Your goal —
Repeat every line of the data below word for word, but leave the pictures out of your answer.
* Begin *
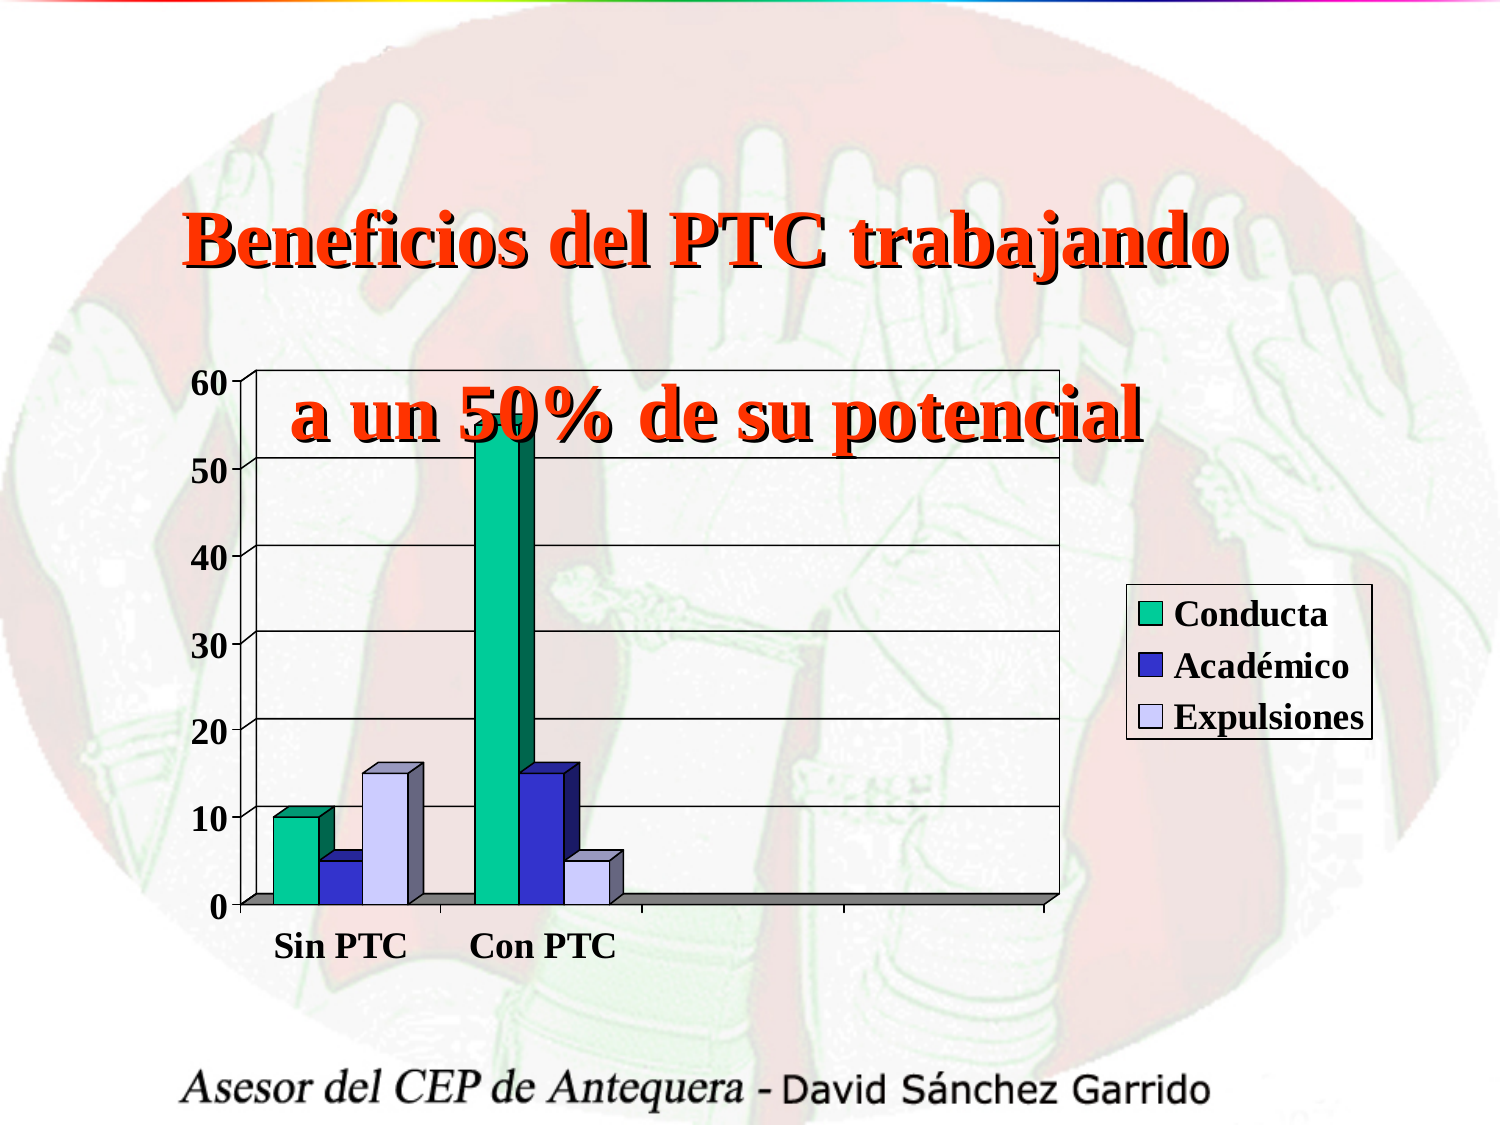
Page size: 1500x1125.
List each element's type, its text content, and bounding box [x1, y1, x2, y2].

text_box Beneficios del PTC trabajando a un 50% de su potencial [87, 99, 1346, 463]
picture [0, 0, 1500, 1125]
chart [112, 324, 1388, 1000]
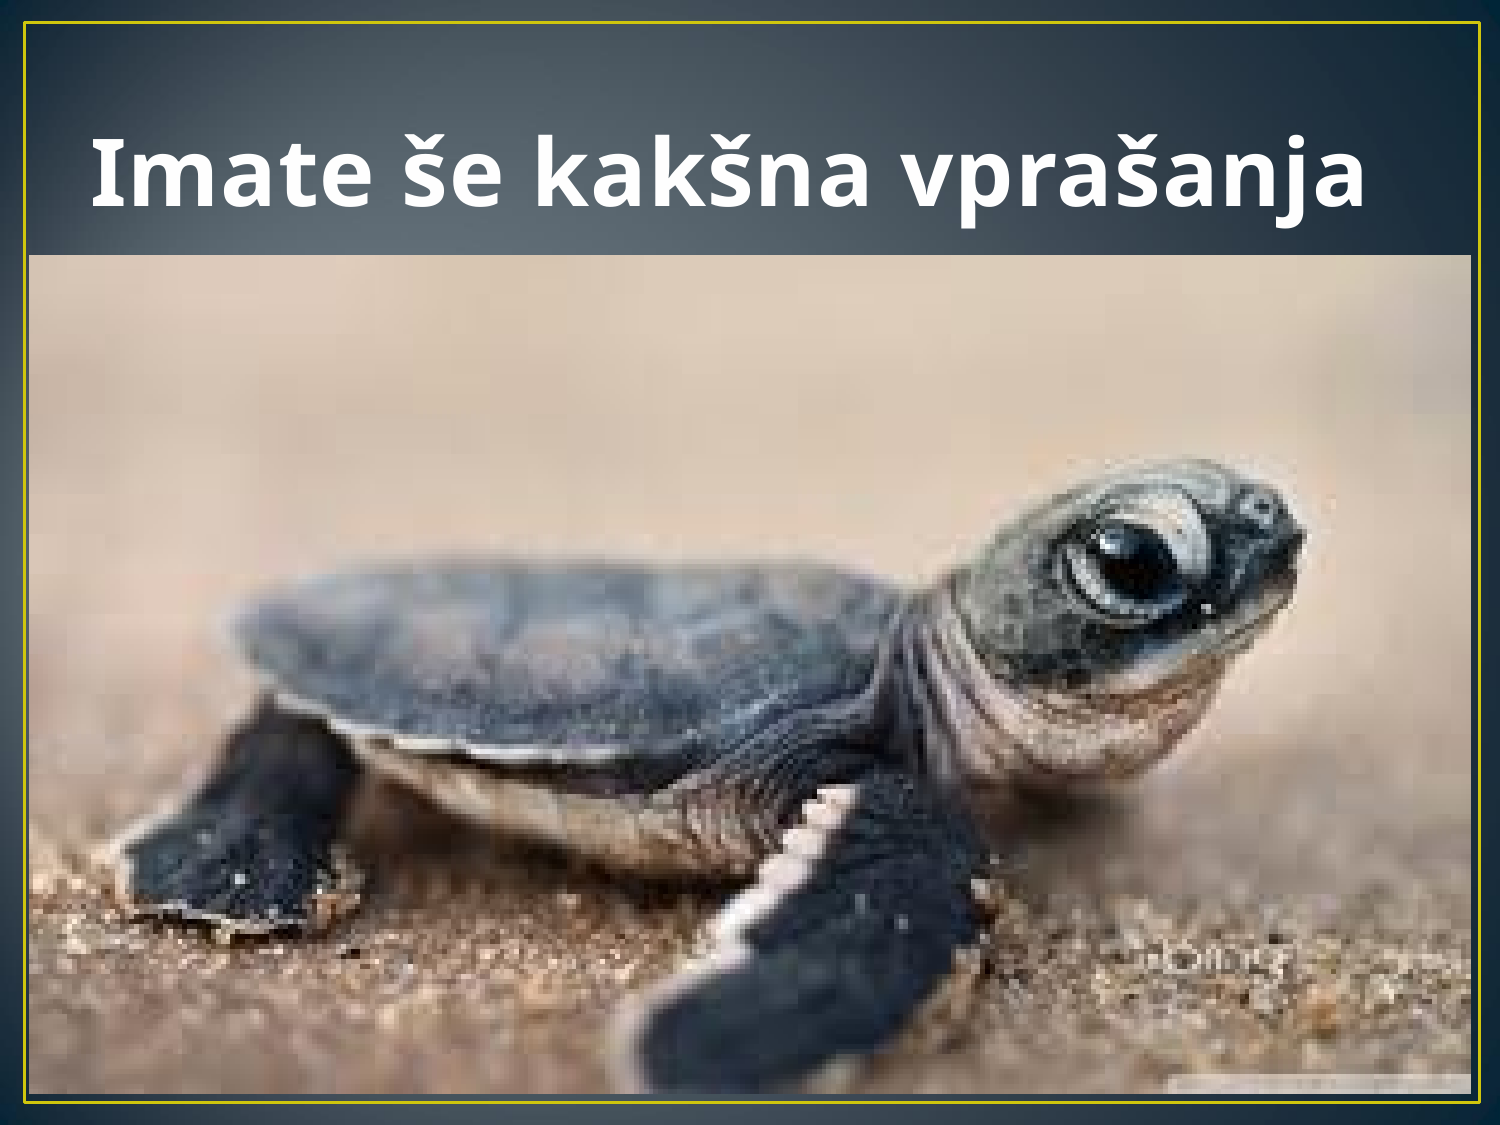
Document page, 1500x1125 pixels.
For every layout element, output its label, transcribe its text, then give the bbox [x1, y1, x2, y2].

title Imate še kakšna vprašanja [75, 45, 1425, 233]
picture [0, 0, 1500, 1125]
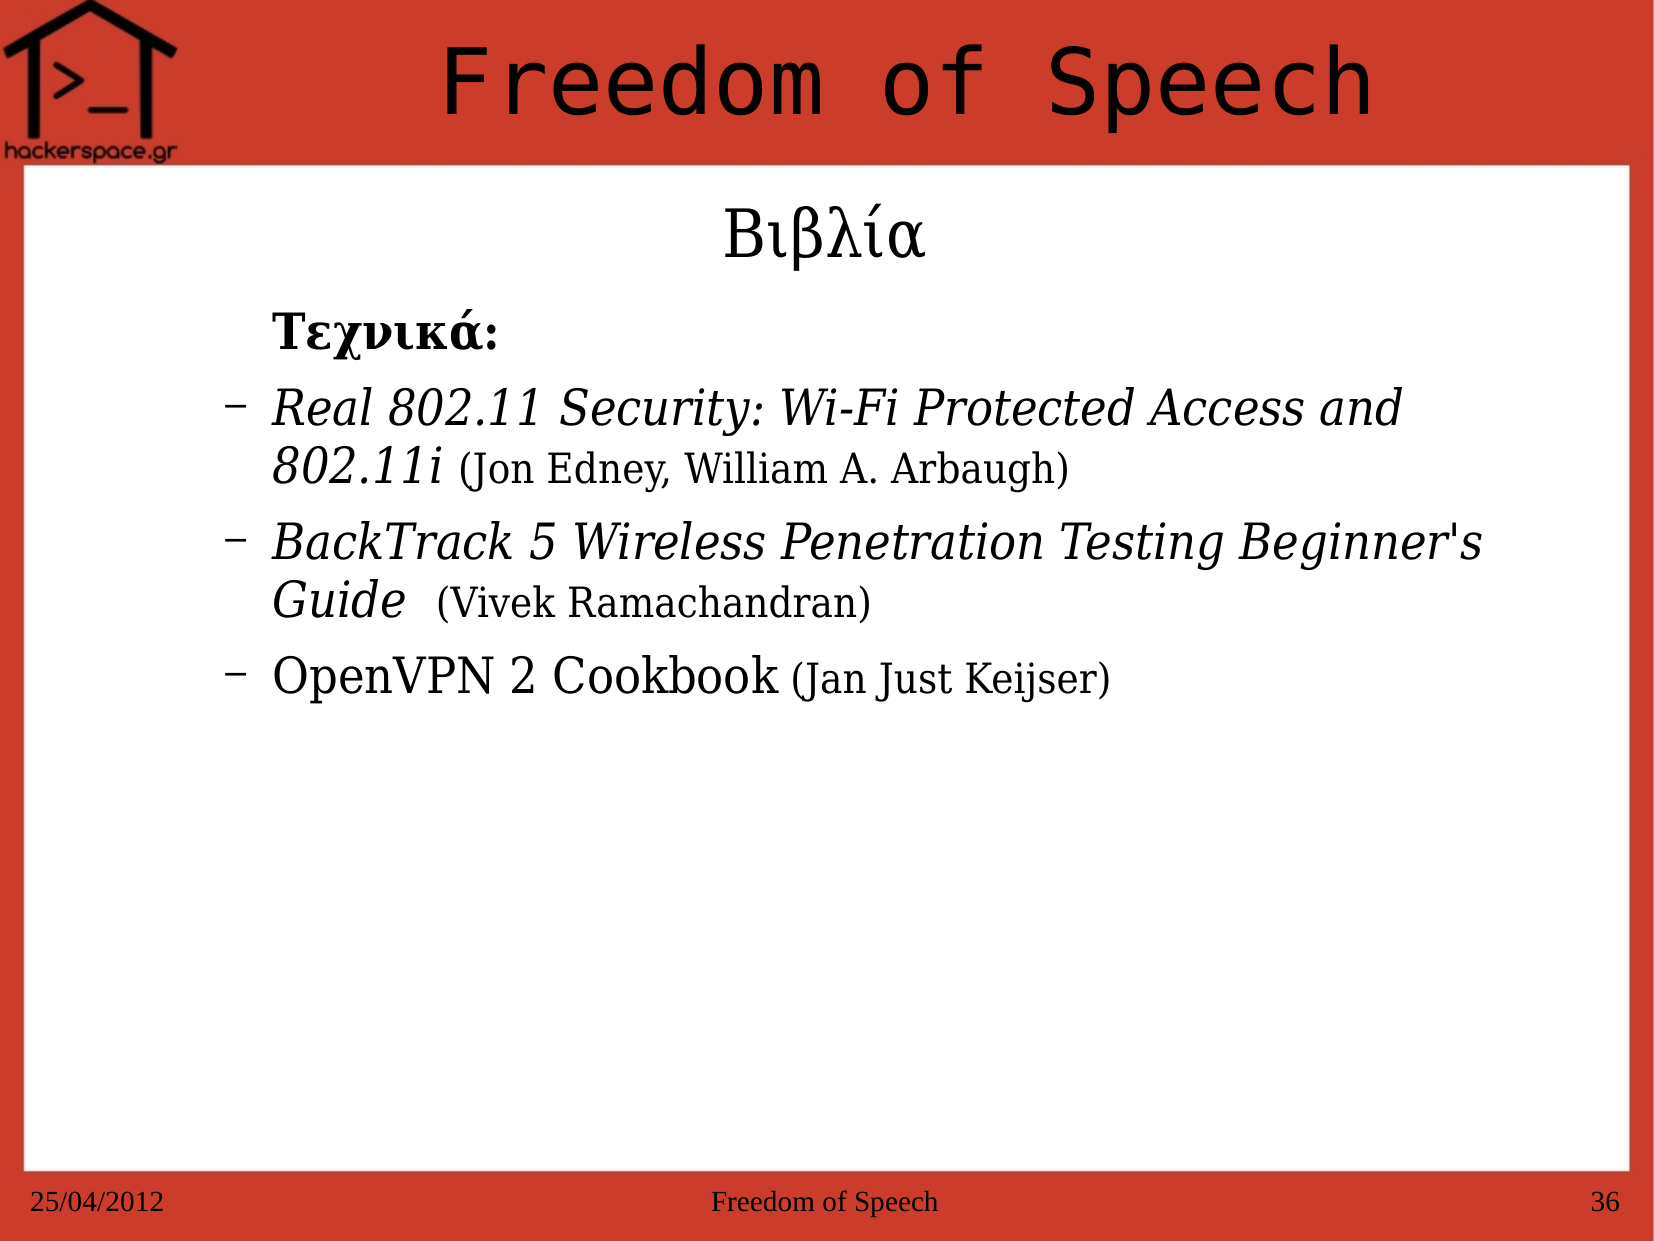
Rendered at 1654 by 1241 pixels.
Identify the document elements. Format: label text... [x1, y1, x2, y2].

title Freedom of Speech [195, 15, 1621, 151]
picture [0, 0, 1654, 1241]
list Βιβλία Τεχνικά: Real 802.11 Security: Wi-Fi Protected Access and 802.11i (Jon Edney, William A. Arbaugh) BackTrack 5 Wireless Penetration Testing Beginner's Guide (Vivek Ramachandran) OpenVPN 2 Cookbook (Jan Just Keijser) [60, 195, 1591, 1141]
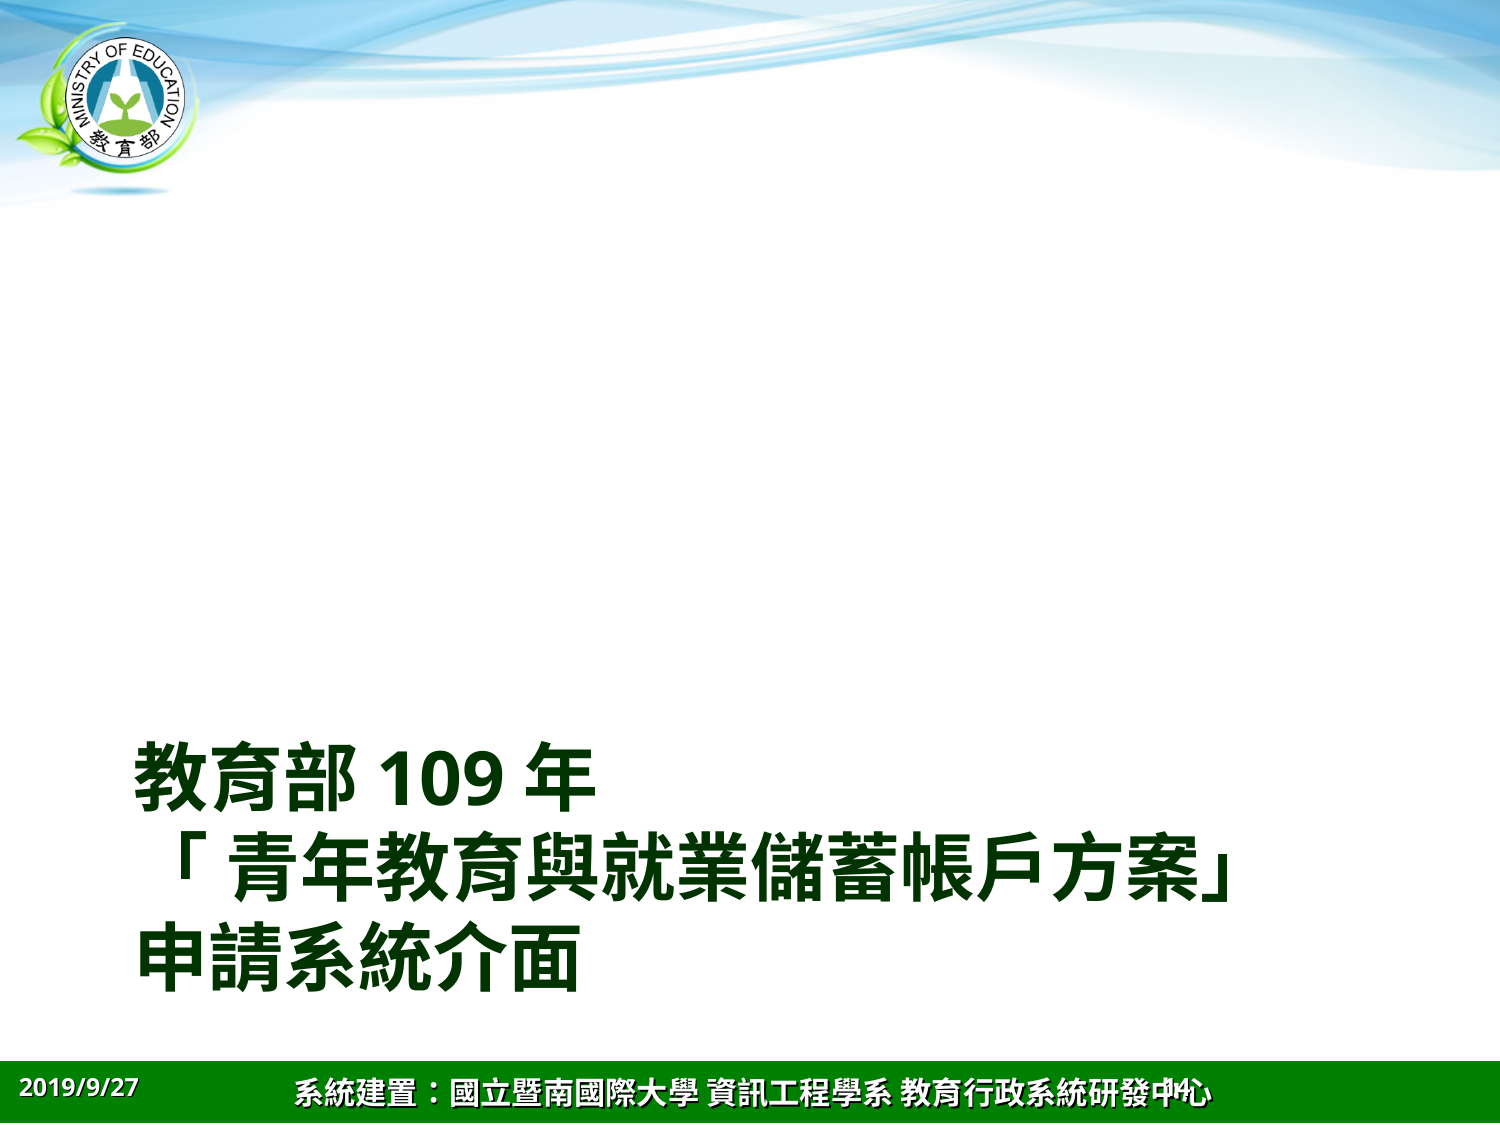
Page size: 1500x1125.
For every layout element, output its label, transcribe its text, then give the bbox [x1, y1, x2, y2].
* End *
Expected answer —
Page size: 1500x1125.
List each element's type, its text content, and bounding box [x1, y1, x2, y2].

text_box Beneficios del PTC trabajando a un 50% de su potencial [87, 99, 1346, 463]
picture [0, 0, 1500, 1125]
chart [112, 324, 1388, 1000]
Document page, 1500x1125 pixels.
For every layout element, output its label, transcribe its text, then give the bbox [x1, y1, x2, y2].

title Imate še kakšna vprašanja [75, 45, 1425, 233]
picture [0, 0, 1500, 1125]
Rendered at 1654 by 1241 pixels.
Identify the document elements. Format: label text... [x1, y1, x2, y2].

title Freedom of Speech [195, 15, 1621, 151]
picture [0, 0, 1654, 1241]
list Βιβλία Τεχνικά: Real 802.11 Security: Wi-Fi Protected Access and 802.11i (Jon Edney, William A. Arbaugh) BackTrack 5 Wireless Penetration Testing Beginner's Guide (Vivek Ramachandran) OpenVPN 2 Cookbook (Jan Just Keijser) [60, 195, 1591, 1141]
Page size: 1500x1125.
For every layout element, output its label, transcribe its text, then give the bbox [x1, y1, x2, y2].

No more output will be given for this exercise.